En Belgique, c’est un quart de la population qui a déjà consommé du cannabis, selon un rapport d’information sur l’évaluation des politiques en matière de drogue validé par le Sénat en 2024. La possession d’une petite quantité à usage personnel (3 grammes maximum) était tolérée depuis 2003, sous réserve que le consommateur ne trouble pas l’ordre public. Par ailleurs, la consommation de cocaïne a augmenté en 2022, selon Sciensano. L’utilisation de substances stimulantes comme l’ecstasy et l’amphétamine est également en hausse dans la population générale.

«Les mesures prises précédemment n’ont pas eu d’impact sur la disponibilité des produits en rue, ni sur le prix», corrobore Alexis Jurdant, chargé de communication à la Féda bxl. Selon lui, l’objectif de la transaction pénale immédiate est de désengorger la justice, et de faire entrer de l’argent dans les caisses de l’Etat. Mais cela perpétue les inégalités: «les personnes qui ont les moyens de payer paieront». «Le cadre légal actuel ne fait pas de distinction entre un consommateur ou un trafiquant», déplore-t-il encore, bien que la Féda bxl partage l’idée d’affaiblir les réseaux criminels. Or «s’attaquer aux consommateurs dans l’intention de limiter le trafic et la criminalité n’est pas une bonne stratégie», affirme Pablo Nicaise. D’autant plus que les mesures répressives éloignent les toxicomanes de l’accès aux soins.
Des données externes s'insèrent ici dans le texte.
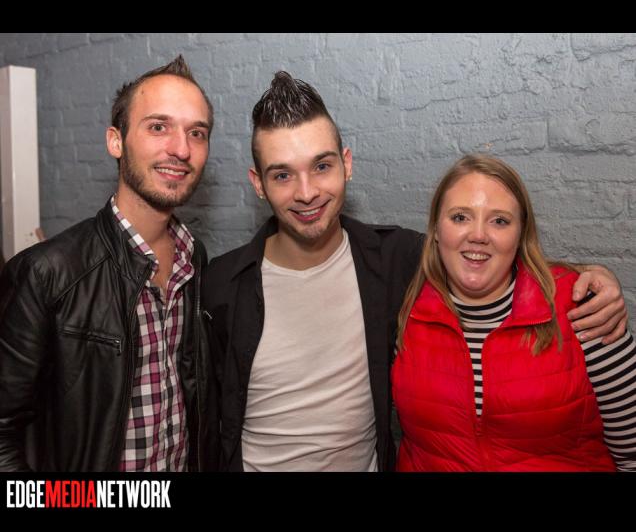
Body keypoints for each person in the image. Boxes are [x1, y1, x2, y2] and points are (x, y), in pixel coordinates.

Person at [202, 72, 627, 472]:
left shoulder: (393, 259)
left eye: (322, 166)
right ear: (258, 184)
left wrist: (591, 276)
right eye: (282, 175)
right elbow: (205, 412)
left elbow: (479, 252)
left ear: (347, 164)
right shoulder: (220, 284)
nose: (307, 191)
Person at [0, 55, 218, 472]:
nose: (181, 149)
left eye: (197, 132)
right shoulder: (48, 273)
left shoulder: (195, 259)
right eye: (158, 127)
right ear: (116, 141)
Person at [392, 154, 636, 471]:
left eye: (500, 221)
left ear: (521, 234)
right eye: (460, 217)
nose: (478, 235)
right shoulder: (405, 309)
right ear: (436, 229)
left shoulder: (583, 309)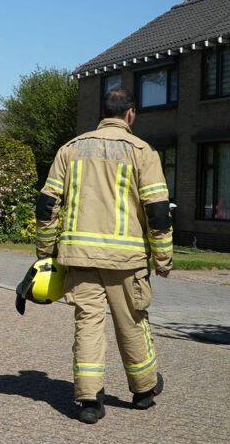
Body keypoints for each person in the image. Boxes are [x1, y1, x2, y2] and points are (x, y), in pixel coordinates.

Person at [36, 89, 172, 424]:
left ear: (103, 113)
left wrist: (45, 251)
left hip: (80, 257)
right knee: (132, 322)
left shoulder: (71, 149)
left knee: (88, 324)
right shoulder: (142, 152)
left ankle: (89, 401)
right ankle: (143, 391)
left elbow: (46, 205)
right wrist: (163, 258)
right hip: (126, 261)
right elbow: (157, 211)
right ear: (130, 114)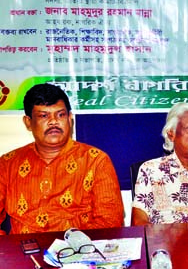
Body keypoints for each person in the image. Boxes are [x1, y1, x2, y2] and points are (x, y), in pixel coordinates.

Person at [0, 83, 124, 234]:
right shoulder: (7, 164)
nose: (53, 122)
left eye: (60, 115)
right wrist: (8, 249)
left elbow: (110, 221)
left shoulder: (95, 161)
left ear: (70, 118)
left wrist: (75, 247)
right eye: (43, 116)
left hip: (80, 251)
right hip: (23, 252)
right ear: (28, 122)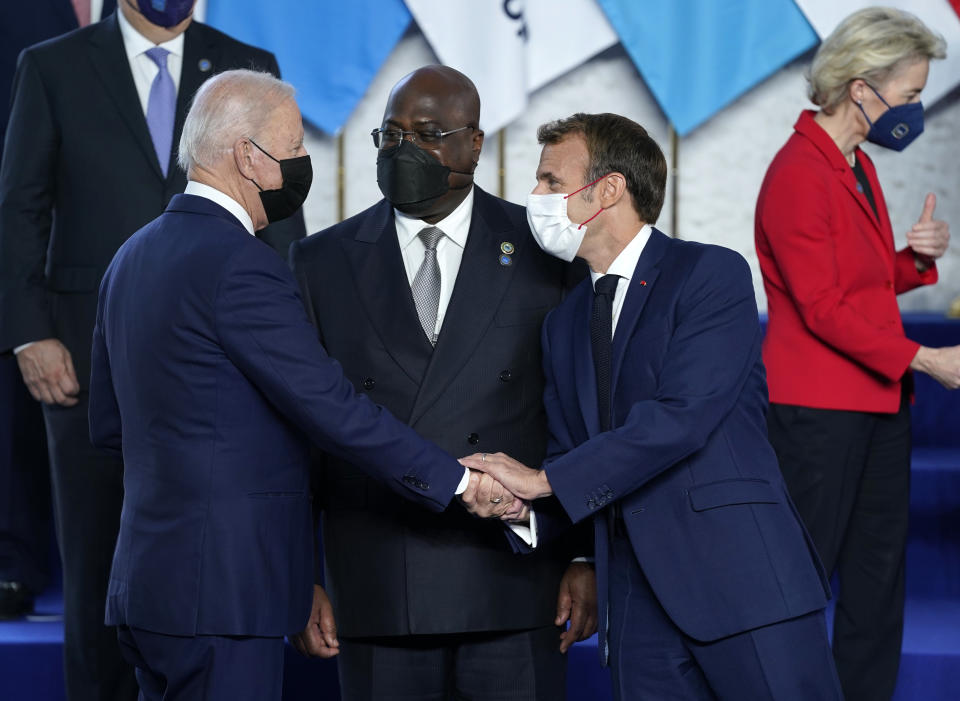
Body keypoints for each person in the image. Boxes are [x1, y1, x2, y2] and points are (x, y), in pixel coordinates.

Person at [87, 68, 495, 701]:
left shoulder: (131, 256)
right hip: (223, 593)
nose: (304, 161)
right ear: (249, 157)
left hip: (146, 587)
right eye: (297, 147)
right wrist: (459, 482)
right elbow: (332, 409)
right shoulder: (241, 264)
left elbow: (109, 426)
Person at [463, 112, 843, 700]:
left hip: (743, 584)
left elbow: (681, 418)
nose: (534, 198)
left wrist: (541, 481)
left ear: (607, 189)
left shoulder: (710, 273)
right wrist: (522, 508)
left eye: (549, 181)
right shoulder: (562, 324)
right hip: (636, 605)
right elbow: (574, 452)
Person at [0, 2, 305, 698]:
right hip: (84, 355)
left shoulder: (246, 65)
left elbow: (281, 213)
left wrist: (294, 332)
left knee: (207, 551)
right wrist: (29, 332)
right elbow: (19, 206)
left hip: (226, 355)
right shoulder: (52, 65)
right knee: (94, 558)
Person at [288, 65, 594, 701]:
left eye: (427, 135)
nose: (405, 152)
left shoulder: (546, 252)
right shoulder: (321, 260)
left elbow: (579, 414)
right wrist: (301, 572)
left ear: (474, 144)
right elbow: (303, 435)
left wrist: (584, 558)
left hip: (516, 578)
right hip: (376, 579)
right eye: (391, 136)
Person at [754, 8, 956, 700]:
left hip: (877, 403)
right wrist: (924, 359)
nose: (915, 111)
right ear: (860, 87)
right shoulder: (796, 175)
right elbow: (823, 309)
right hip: (817, 413)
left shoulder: (856, 164)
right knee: (804, 580)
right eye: (909, 95)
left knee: (877, 581)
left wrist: (914, 260)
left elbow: (859, 286)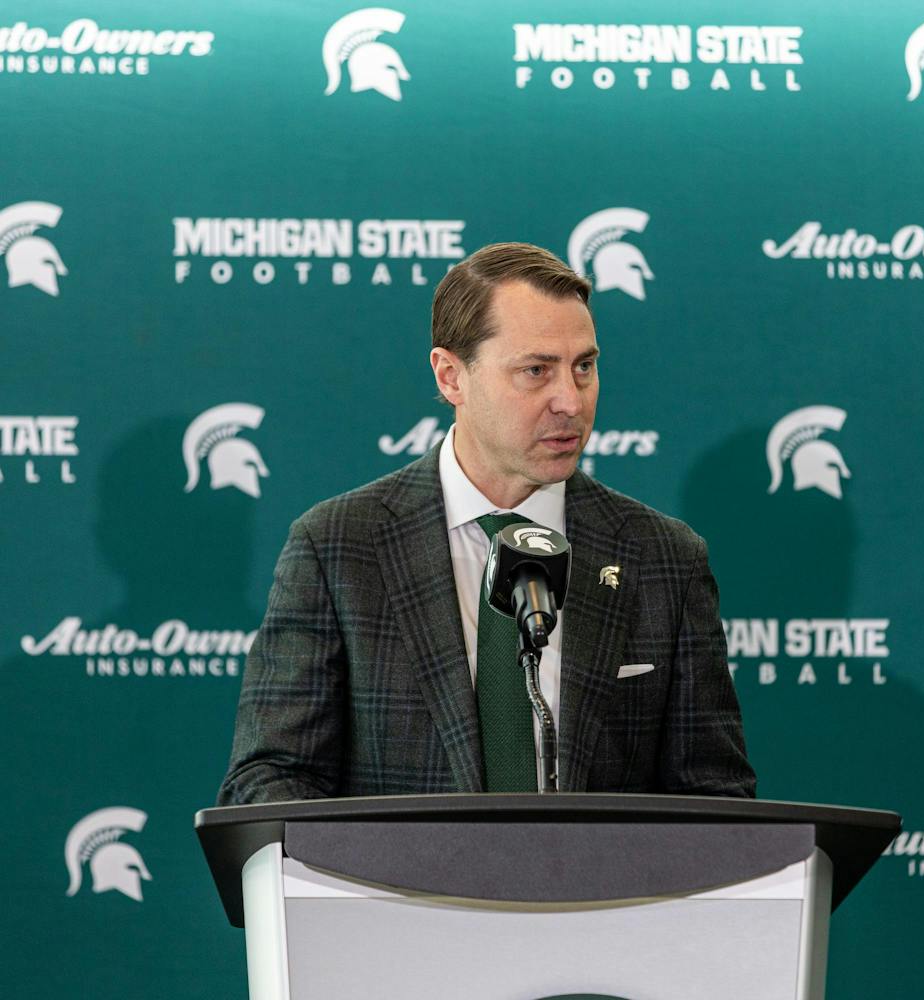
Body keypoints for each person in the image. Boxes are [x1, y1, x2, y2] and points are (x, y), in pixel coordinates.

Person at [218, 242, 755, 803]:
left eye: (584, 367)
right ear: (452, 377)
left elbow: (714, 797)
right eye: (536, 371)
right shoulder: (337, 548)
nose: (570, 401)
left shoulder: (664, 557)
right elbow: (270, 779)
Stigmatisation et double peine

Si l’accord de gouvernement veut pousser les personnes souffrant d’assuétudes à se diriger vers un parcours de soins, le faire sous la contraine est contre-productif, selon la Féda bxl. D’abord, car les centres de soins sont saturés. Il faut parfois attendre plusieurs mois avant d’obtenir une place. Ensuite, car la démarche de désintoxication doit venir de la personne pour être efficace. «D’un point de vue psychologique, les problèmes d’addictions provoquent des problèmes d’ambivalence. Les gens sont conscients de leur dépendance, mais il ne sont pas dans des dispositions psychologiques pour faire le nécessaire pour changer: ils ont envie de se soigner, mais ne parviennent pas à le faire», explique Pablo Nicaise.

Par ailleurs, «conditionner l’accès au revenu d’intégration sociale, qui est un droit fondamental, c’est d’une violence inouïe ou alors c’est méconnaître le problème de l’addiction», martèle Alexis Jurdan. Un parcours de désintoxication est souvent valloné de rechutes, et punir les personnes addictes, c’est punir une population qui est déjà en errance et socialement précarisée. Le directeur de la Féda bxl, Stéphane Leclercq rappelle que la consommation problématique de drogue est bien souvent la conséquence d’une situation de précarité, une mauvaise solution à des problèmes antérieurs. Les personnes qui vivent en rue, par exemple, consomment de la drogue pour faire face à cette situation, et «en les sanctionnant d’autant plus, elles viendront encore moins chercher de l’aide».

Pour Pablo Nicaise, «c’est dans les sociétés où il y a le plus difficultés sociales qu’il y a le plus de consommation de drogue. Or depuis la fin de la crise du Covid, la précarité a pris de l’ampleur en Europe».

Miser sur une bonne prévention

Pour limiter la consommation, le meilleur moyen reste la prévention. La Féda bxl regrette le manque de moyen alloué au secteur: «Seulement 1% du budget pour la lutte contre la drogue est alloué à la prévention», déplore Stéphane Leclerq.

Mais une bonne politique de prévention c’est aussi une question d’orientation des actions, estime Pablo Nicaise: «Beaucoup de campagnes sont orientées vers les dangers du produit et ses conséquences sur la santé. Le gros défaut c’est qu’elles concernent une population qui n’a pas l’intention de consommer – c’est bien de les conforter dans cette idée. Mais un panneau publicitaire n’aura pas d’impact sur les personnes qui ont des difficultés de vie et l’envie de consommer», à l’instar des fumeurs de cigarettes. Pour l’expert en Santé publique, la prévention doit aussi passer par la lutte contre la précarité sociale: trouver des solutions à des problèmes de logements, à des problèmes d’emplois… S’attaquer aux causes du problème et pas aux conséquences.